===== Records shown =====
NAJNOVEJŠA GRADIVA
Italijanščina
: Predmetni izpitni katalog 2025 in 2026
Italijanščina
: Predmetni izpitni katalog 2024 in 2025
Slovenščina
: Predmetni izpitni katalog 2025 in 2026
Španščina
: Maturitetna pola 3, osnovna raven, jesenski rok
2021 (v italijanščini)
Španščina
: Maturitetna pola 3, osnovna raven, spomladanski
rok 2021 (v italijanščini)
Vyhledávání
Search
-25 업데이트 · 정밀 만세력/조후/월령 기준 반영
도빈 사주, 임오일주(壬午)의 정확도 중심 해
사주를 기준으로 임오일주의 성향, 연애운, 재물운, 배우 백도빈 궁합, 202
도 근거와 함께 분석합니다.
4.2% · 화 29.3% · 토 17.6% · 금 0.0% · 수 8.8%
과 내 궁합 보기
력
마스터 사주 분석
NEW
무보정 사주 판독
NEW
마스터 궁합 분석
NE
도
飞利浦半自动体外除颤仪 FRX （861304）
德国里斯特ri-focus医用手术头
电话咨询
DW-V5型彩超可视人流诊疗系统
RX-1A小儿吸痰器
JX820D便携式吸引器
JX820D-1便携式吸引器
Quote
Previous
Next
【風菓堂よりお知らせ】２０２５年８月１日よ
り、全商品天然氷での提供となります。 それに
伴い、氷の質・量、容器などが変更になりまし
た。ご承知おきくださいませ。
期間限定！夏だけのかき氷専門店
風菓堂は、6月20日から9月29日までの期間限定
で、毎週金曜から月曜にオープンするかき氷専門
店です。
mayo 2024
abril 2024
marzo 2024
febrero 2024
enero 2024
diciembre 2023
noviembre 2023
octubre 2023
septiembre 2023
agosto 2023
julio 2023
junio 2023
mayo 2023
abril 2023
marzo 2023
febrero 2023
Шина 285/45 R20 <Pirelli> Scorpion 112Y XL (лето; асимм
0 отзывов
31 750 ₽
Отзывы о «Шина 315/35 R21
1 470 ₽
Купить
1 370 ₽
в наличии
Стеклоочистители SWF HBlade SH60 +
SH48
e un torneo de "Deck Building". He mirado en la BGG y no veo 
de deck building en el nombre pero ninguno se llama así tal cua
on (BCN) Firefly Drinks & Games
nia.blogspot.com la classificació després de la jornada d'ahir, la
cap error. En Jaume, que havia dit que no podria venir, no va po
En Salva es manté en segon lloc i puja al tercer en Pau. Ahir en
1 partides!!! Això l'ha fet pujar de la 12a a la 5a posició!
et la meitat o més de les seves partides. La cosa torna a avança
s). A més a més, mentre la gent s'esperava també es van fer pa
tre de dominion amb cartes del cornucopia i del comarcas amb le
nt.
=====
*Exercise*.
Beginning with the line that holds "Vyhledávání", restate word for word every line down to the end of the data, and only those lines.

*Reply to the task*.
Vyhledávání
Search
-25 업데이트 · 정밀 만세력/조후/월령 기준 반영
도빈 사주, 임오일주(壬午)의 정확도 중심 해
사주를 기준으로 임오일주의 성향, 연애운, 재물운, 배우 백도빈 궁합, 202
도 근거와 함께 분석합니다.
4.2% · 화 29.3% · 토 17.6% · 금 0.0% · 수 8.8%
과 내 궁합 보기
력
마스터 사주 분석
NEW
무보정 사주 판독
NEW
마스터 궁합 분석
NE
도
飞利浦半自动体外除颤仪 FRX （861304）
德国里斯特ri-focus医用手术头
电话咨询
DW-V5型彩超可视人流诊疗系统
RX-1A小儿吸痰器
JX820D便携式吸引器
JX820D-1便携式吸引器
Quote
Previous
Next
【風菓堂よりお知らせ】２０２５年８月１日よ
り、全商品天然氷での提供となります。 それに
伴い、氷の質・量、容器などが変更になりまし
た。ご承知おきくださいませ。
期間限定！夏だけのかき氷専門店
風菓堂は、6月20日から9月29日までの期間限定
で、毎週金曜から月曜にオープンするかき氷専門
店です。
mayo 2024
abril 2024
marzo 2024
febrero 2024
enero 2024
diciembre 2023
noviembre 2023
octubre 2023
septiembre 2023
agosto 2023
julio 2023
junio 2023
mayo 2023
abril 2023
marzo 2023
febrero 2023
Шина 285/45 R20 <Pirelli> Scorpion 112Y XL (лето; асимм
0 отзывов
31 750 ₽
Отзывы о «Шина 315/35 R21
1 470 ₽
Купить
1 370 ₽
в наличии
Стеклоочистители SWF HBlade SH60 +
SH48
e un torneo de "Deck Building". He mirado en la BGG y no veo 
de deck building en el nombre pero ninguno se llama así tal cua
on (BCN) Firefly Drinks & Games
nia.blogspot.com la classificació després de la jornada d'ahir, la
cap error. En Jaume, que havia dit que no podria venir, no va po
En Salva es manté en segon lloc i puja al tercer en Pau. Ahir en
1 partides!!! Això l'ha fet pujar de la 12a a la 5a posició!
et la meitat o més de les seves partides. La cosa torna a avança
s). A més a més, mentre la gent s'esperava també es van fer pa
tre de dominion amb cartes del cornucopia i del comarcas amb le
nt.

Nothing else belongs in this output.